To find the time the force acts on the body, we can use the impulse-momentum theorem. The impulse-momentum theorem states that the change in momentum of an object is equal to the force applied multiplied by the time over which the force acts.
The formula for impulse is given by:
Impulse = Force * Time
And the formula for momentum is given by:
Momentum = Mass * Velocity
Given:
Resultant Force (F) = 12 N
Mass (m) = 10 kg
Momentum (p) = 400 kgm/s
To find the time (Δt) we need to rearrange the impulse formula:
Impulse = Momentum(final) - Momentum(initial)
Initial momentum (p_initial) = 0 kgm/s (assuming the object starts from rest)
Impulse = F * Δt
Impulse = (m * v_final) - (m * v_initial)

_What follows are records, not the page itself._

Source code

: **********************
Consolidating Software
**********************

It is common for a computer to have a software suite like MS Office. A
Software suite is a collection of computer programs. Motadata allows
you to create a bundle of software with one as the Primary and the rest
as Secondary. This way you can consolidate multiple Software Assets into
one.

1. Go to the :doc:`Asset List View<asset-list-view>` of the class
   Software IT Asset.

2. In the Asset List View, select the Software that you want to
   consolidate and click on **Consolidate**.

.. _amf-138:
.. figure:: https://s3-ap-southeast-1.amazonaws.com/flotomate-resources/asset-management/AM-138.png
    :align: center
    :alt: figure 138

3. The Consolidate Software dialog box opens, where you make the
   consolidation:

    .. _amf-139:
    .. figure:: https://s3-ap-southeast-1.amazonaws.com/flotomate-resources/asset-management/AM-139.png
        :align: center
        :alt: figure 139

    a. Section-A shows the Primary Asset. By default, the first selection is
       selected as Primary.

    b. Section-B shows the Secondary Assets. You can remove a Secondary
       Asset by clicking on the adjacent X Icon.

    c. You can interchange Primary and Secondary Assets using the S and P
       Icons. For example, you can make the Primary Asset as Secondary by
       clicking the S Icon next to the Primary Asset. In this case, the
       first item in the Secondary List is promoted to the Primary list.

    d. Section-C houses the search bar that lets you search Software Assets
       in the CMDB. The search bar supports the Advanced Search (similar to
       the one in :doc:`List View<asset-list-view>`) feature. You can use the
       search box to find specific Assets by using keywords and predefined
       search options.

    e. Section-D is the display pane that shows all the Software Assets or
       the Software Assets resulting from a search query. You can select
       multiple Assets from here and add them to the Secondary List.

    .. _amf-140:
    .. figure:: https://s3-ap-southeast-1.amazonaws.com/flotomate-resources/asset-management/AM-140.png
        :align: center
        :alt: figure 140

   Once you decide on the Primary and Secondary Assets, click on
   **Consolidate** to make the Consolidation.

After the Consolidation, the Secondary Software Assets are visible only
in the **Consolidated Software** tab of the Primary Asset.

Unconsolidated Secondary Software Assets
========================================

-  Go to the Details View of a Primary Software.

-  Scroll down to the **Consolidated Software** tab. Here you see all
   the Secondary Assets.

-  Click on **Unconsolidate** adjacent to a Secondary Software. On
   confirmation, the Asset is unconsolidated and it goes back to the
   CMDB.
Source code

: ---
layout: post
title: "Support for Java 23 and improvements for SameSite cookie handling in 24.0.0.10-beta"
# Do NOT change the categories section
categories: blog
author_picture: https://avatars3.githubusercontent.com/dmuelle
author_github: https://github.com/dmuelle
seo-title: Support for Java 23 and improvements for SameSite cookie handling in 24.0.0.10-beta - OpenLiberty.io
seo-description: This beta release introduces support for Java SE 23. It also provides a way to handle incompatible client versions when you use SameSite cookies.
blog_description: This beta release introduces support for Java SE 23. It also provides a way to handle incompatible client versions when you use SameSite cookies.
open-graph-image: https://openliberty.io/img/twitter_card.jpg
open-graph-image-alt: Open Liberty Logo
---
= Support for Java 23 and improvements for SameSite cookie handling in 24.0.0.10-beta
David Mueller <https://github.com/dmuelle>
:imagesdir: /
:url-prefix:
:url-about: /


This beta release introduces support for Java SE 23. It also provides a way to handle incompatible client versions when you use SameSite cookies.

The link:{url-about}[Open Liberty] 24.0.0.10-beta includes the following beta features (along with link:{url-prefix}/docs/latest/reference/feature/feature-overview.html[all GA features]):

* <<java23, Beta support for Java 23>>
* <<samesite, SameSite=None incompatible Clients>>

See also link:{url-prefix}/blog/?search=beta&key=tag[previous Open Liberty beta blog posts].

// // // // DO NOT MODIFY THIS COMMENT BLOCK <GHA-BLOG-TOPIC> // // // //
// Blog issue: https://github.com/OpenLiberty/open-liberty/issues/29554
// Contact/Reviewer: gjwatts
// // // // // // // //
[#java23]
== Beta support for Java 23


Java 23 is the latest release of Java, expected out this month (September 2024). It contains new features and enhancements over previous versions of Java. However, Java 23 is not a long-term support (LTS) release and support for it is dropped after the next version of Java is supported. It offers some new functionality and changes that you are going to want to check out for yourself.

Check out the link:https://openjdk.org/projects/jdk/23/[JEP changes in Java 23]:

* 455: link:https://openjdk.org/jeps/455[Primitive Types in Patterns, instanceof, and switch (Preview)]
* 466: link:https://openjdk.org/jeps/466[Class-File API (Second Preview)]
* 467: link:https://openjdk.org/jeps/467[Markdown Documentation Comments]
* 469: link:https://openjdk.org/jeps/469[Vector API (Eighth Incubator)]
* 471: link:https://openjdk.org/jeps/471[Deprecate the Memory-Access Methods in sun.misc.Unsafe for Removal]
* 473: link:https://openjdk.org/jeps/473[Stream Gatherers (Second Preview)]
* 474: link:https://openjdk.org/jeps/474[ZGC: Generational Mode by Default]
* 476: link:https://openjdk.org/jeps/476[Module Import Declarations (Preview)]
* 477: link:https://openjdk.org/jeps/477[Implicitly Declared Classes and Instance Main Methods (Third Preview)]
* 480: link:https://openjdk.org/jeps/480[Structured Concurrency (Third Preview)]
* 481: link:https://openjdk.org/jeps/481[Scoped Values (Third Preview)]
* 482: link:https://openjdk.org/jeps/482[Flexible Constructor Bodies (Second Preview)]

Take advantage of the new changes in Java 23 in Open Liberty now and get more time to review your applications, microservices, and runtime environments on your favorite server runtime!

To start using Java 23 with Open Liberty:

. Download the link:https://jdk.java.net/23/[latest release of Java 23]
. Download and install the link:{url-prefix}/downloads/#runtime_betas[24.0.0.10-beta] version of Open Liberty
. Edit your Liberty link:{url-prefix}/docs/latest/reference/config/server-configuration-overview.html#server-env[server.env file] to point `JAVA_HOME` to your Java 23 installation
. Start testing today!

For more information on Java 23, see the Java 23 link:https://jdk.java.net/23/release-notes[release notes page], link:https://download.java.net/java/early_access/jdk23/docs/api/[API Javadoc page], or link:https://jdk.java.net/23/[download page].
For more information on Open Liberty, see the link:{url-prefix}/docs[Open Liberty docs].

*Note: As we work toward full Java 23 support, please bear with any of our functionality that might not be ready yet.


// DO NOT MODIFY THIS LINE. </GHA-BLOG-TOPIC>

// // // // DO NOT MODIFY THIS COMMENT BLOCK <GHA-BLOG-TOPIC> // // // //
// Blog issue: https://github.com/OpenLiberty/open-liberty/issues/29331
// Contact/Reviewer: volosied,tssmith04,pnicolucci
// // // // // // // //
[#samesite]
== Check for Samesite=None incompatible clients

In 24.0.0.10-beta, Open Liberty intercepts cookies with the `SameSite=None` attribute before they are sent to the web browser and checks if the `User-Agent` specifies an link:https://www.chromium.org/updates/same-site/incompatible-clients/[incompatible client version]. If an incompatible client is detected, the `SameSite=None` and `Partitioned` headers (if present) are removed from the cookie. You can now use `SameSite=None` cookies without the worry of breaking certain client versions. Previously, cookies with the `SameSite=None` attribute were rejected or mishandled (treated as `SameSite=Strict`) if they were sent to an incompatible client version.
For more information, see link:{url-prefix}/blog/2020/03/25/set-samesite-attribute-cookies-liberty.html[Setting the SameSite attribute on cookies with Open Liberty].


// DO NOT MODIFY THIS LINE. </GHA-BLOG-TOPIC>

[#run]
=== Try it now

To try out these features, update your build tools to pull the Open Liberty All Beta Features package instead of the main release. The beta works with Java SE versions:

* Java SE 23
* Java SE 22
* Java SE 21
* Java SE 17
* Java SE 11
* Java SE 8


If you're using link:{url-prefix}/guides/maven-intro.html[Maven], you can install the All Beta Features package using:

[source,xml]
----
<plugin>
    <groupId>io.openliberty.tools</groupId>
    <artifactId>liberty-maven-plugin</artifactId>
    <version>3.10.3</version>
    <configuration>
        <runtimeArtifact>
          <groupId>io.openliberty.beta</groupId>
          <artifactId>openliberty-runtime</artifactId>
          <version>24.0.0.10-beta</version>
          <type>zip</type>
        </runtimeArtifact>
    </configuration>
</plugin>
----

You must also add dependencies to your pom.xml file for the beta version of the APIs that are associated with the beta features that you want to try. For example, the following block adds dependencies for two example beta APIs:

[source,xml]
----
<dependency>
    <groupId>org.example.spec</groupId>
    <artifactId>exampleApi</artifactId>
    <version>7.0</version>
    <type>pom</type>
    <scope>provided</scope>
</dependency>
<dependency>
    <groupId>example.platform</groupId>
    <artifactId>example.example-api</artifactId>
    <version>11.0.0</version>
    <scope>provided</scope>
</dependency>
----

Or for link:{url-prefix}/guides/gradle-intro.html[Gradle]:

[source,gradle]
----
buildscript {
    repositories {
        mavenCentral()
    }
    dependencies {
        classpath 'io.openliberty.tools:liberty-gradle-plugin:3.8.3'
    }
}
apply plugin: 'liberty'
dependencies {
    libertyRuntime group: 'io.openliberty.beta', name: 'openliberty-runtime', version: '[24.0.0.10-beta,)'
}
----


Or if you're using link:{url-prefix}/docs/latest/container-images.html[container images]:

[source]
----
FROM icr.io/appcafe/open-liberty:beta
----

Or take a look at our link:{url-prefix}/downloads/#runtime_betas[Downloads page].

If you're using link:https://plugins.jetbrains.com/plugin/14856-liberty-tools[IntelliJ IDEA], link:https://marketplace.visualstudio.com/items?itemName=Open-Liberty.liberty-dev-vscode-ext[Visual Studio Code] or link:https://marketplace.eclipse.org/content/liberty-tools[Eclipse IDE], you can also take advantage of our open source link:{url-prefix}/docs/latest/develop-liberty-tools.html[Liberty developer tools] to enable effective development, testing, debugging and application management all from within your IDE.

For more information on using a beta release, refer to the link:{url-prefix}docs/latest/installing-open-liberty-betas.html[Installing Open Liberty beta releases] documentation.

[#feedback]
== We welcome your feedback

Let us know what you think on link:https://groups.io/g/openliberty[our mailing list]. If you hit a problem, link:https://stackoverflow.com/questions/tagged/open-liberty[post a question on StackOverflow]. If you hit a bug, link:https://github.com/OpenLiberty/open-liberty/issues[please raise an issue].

Impulse = m * (v_final - v_initial)
Since the object starts from rest, v_initial is 0, so the formula becomes:
Impulse = m * v_final
Now we can substitute the given values:
12 N * Δt = 10 kg * (v_final)
To find v_final, we can use the formula for momentum:
v_final = p / m
v_final = 400 kgm/s / 10 kg
v_final = 40 m/s
Substituting the value of v_final:
12 N * Δt = 10 kg * 40 m/s
Rearranging the equation to solve for Δt:
Δt = (10 kg * 40 m/s) / 12 N
Δt = 400 kgm/s / 12 N
Calculating the result:
Δt ≈ 33.33 seconds
Therefore, the force acts on the body for approximately 33.33 seconds.
To calculate the time the force acts on the body, we need to use the formula:
Impulse = Force * Time
The impulse is given by the change in momentum, which can be calculated as:
Impulse = Mass * Change in velocity
Given that the mass of the body is 10 kg and the initial momentum is 400 kg⋅m/s, we can calculate the initial velocity using the formula:
Initial momentum = Mass * Initial velocity
Rearranging the formula to find the initial velocity:
Initial velocity = Initial momentum / Mass
= 400 kg⋅m/s / 10 kg
= 40 m/s
Now, we can find the change in velocity using the formula:
Change in velocity = Final velocity - Initial velocity
Let's assume the final velocity is zero since the body comes to rest after the force stops acting on it:
Final velocity = 0 m/s
Therefore, the change in velocity is:
Change in velocity = 0 m/s - 40 m/s
= -40 m/s
Now, we can calculate the impulse using the formula:
Impulse = Mass * Change in velocity
= 10 kg * (-40 m/s)
= -400 kg⋅m/s
Finally, we can find the time the force acts on the body by rearranging the impulse formula:
Time = Impulse / Force
= -400 kg⋅m/s / 12 N
≈ -33.33 s
Keep in mind that time can only be positive, so we consider the magnitude of time:
Time = | -33.33 s |
≈ 33.33 s
Therefore, the force acts on the body for approximately 33.33 seconds.